**COSA FARE**
Ricopia parola per parola il testo fornito, tutto ciò che va da "lunedì 22 giugno" giù fino a "l'appunto, la ricetta.".

Disponete le fette di melanzana in modo che formino un ventaglio sul piatto, guarnite con insalatina o fagiolini e servite.
Oppure fatevi cedere il polso, indirizzatevi i peggiori insulti che vi possano venire, sistemate le melanzane alla benemeglio e accogliete il vostro amato bene con aria mesta e vergognosa, raccontandogli che avete combinato un disastro gastronomico e che vi spiace assai. Se l'amato bene è un bignè come il mio, vi darà un bacio sulla fronte e un altro sul polso e vi dirà che non gliene può importare di meno.
Se l'amato bene non è un bignè come il mio, tirategli le melanzane alla sorrentina in faccia con tutto il piatto.
E cambiate amato bene.

lunedì 22 giugno 2009

Curry giapponese

Mi era rimasta voglia di questa pietanza da quel sabato in cui con l'amato bene e due amici siamo andati in quello che secondo me è tuttora il miglior ristorante giapponese della Grande Città. Mentre io mi son buttata con somma gioia sul consueto e amatissimo sushi, uno dei commensali ha optato per il curry, e gli è stato portato un piatto grosso più o meno come la carta geografica dell'Asia con riso coperto di salsa fumante e, tanto per gradire, una cotoletta sopra. E nonostante io adori il sushi, mi sono scoperta a guatare il piatto con lo stesso amoroso interesse che zio Paperone riserva alla Numero Uno. Pertanto mi sono ripromessa di provare a casa la ricetta. Il problema era però, per l'appunto, la ricetta.
In Giappone il curry non viene in genere mai fatto partendo da zero: in qualunque supermercato nipponico viene infatto venduto il preparato atto a farlo, che si presenta come un blocchettone in tutto simile a una tavoletta di cioccolato e viene proposto in decine di varianti diverse. Va da sé che nella Terra delle Montagne lo si trova con somma facilità, mentre persino nella Grande Città tocca o rivolgersi a drogherie particolarmente fornite (che se ce l'hanno te lo fanno pagare a peso d'oro) oppure cercare nei negozi etnici, dove però i prodotti del Sol Levante non sono così frequenti giacché la migrazione giapponese in Italia è in sostanza pari a zero.
Ma io sono testarda come le capre del mio Sannio, e non mi sono arresa. Mi son detta, ci sarà pure su Internet la ricetta per farlo in casa, no?
No.
Quantomeno non in italiano. O sono io che ho cercato male, o quel che si trova nella lingua di Dante tutto è tranne che curry giapponese. Le ricette che ho trovato propongono le più incredibili varianti, ma tutte di matrice fintocinese o fintoindiana, benché vengano definite nipponiche, oppure suggeriscono l'impiego del già citato blocchettone.

**ESTRATTI DEL MATERIALE**
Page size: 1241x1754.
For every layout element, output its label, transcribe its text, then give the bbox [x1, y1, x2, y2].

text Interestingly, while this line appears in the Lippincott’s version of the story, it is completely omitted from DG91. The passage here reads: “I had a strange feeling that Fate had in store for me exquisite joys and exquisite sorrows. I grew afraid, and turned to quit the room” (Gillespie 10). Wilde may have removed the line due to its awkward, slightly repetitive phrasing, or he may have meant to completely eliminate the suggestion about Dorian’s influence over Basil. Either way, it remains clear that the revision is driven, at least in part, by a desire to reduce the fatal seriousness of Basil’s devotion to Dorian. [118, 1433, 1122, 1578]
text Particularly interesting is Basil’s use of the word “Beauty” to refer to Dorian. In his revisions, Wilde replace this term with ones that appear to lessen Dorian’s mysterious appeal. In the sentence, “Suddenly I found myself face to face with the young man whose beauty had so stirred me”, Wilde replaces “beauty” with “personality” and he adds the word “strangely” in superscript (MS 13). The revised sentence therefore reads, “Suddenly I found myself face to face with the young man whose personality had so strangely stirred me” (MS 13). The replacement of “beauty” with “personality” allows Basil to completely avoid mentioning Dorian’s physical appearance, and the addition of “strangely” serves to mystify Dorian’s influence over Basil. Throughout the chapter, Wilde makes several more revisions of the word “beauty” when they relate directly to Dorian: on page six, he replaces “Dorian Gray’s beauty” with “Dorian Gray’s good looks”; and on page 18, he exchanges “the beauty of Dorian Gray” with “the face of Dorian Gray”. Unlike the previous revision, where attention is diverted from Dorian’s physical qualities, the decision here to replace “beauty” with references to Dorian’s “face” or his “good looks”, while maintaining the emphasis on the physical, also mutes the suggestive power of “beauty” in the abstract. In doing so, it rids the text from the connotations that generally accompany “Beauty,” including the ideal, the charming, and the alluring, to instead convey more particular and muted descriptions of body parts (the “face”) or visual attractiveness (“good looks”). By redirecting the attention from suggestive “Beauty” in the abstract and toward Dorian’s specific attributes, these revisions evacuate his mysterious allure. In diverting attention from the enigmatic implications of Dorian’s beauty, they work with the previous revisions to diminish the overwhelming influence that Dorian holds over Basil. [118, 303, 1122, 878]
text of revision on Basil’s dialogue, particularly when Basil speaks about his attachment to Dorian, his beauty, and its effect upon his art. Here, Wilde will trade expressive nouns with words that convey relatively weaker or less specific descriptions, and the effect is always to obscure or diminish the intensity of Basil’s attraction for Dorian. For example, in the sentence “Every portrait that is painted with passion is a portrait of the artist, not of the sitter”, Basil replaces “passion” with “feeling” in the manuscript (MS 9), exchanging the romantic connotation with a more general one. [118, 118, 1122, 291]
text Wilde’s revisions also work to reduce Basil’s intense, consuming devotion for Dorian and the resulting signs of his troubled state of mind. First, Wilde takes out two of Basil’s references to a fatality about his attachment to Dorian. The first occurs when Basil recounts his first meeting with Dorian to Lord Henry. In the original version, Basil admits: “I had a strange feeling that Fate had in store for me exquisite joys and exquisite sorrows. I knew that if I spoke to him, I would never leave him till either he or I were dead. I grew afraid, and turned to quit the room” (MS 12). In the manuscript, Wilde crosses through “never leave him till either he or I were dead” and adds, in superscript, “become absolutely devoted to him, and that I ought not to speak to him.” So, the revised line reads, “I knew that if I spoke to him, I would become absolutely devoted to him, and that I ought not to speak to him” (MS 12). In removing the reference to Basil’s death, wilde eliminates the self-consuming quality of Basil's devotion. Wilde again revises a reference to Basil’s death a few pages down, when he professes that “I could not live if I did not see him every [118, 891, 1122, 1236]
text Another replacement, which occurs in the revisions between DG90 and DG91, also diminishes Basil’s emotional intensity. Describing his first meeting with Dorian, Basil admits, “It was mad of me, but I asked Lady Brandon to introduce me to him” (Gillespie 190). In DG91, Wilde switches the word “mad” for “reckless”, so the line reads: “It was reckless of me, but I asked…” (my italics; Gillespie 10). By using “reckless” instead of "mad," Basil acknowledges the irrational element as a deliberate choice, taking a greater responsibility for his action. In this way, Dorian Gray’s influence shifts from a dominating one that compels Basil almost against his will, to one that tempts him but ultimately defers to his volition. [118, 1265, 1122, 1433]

**RISPOSTA**
lunedì 22 giugno 2009

Curry giapponese

Mi era rimasta voglia di questa pietanza da quel sabato in cui con l'amato bene e due amici siamo andati in quello che secondo me è tuttora il miglior ristorante giapponese della Grande Città. Mentre io mi son buttata con somma gioia sul consueto e amatissimo sushi, uno dei commensali ha optato per il curry, e gli è stato portato un piatto grosso più o meno come la carta geografica dell'Asia con riso coperto di salsa fumante e, tanto per gradire, una cotoletta sopra. E nonostante io adori il sushi, mi sono scoperta a guatare il piatto con lo stesso amoroso interesse che zio Paperone riserva alla Numero Uno. Pertanto mi sono ripromessa di provare a casa la ricetta. Il problema era però, per l'appunto, la ricetta.